---------- Supplied records ----------
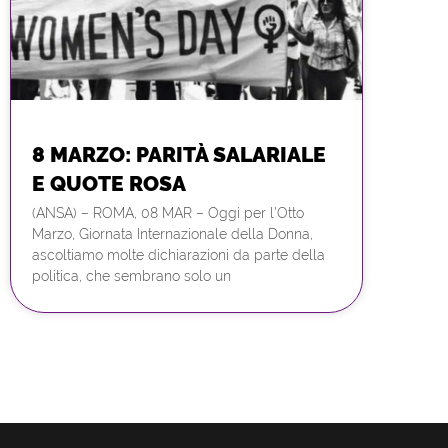
8 MARZO: PARITÀ SALARIALE
E QUOTE ROSA
(ANSA) – ROMA, 08 MAR – Oggi per l'Otto
Marzo, Giornata Internazionale della Donna,
ascoltiamo molte dichiarazioni da parte della
politica, che sembrano solo un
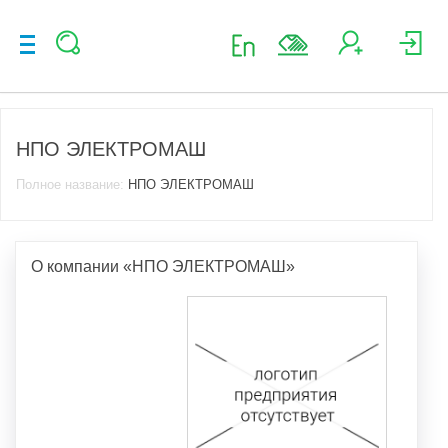
НПО ЭЛЕКТРОМАШ
Полное название:
НПО ЭЛЕКТРОМАШ
О компании «НПО ЭЛЕКТРОМАШ»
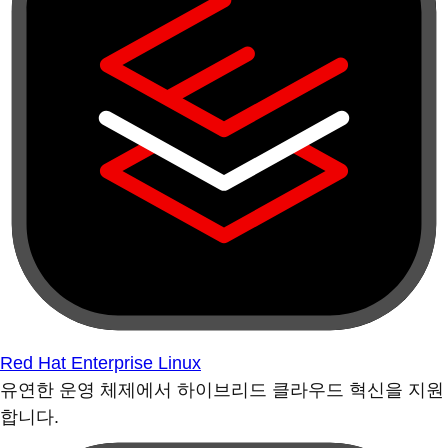
Red Hat Enterprise Linux
유연한 운영 체제에서 하이브리드 클라우드 혁신을 지원
합니다.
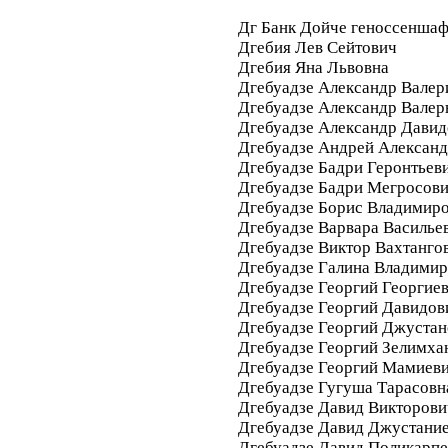
Дг Банк Дойче геноссеншаф
Дгебия Лев Сейтович
Дгебия Яна Львовна
Дгебуадзе Александр Валер
Дгебуадзе Александр Валер
Дгебуадзе Александр Дави
Дгебуадзе Андрей Алексан
Дгебуадзе Бадри Геронтьев
Дгебуадзе Бадри Мегросов
Дгебуадзе Борис Владимир
Дгебуадзе Варвара Василье
Дгебуадзе Виктор Вахтанго
Дгебуадзе Галина Владими
Дгебуадзе Георгий Георгие
Дгебуадзе Георгий Давидов
Дгебуадзе Георгий Джуста
Дгебуадзе Георгий Зелимха
Дгебуадзе Георгий Мамиев
Дгебуадзе Гугуша Тарасовн
Дгебуадзе Давид Викторови
Дгебуадзе Давид Джустани
Дгебуадзе Давид Поликарп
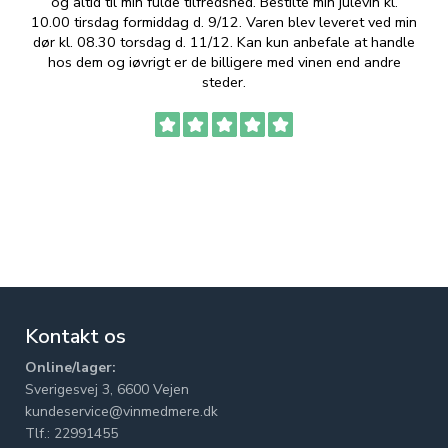
og altid til min fulde tilfredshed. Bestilte min julevin kl.
f
10.00 tirsdag formiddag d. 9/12. Varen blev leveret ved min
p
dør kl. 08.30 torsdag d. 11/12. Kan kun anbefale at handle
hos dem og iøvrigt er de billigere med vinen end andre
t
steder.
Kontakt os
Online/lager:
Sverigesvej 3, 6600 Vejen
kundeservice@vinmedmere.dk
Tlf.: 22991455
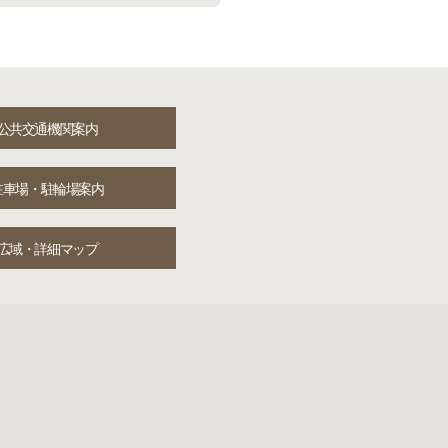
公共交通機関案内
駐車場・駐輪場案内
広域・詳細マップ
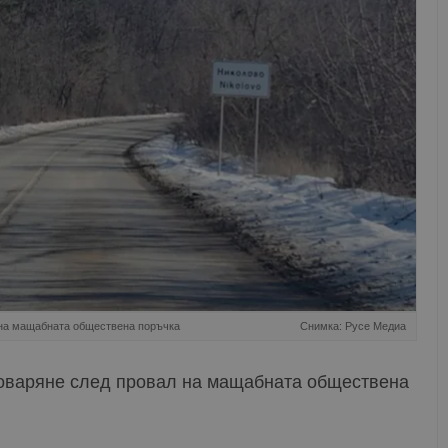
 на мащабната обществена поръчка
Снимка: Русе Медиа
оваряне след провал на мащабната обществена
----------
### Problem description
Extract each line from the items above that contains the string "della". Case matters.

### Result
Marzo, Giornata Internazionale della Donna,
ascoltiamo molte dichiarazioni da parte della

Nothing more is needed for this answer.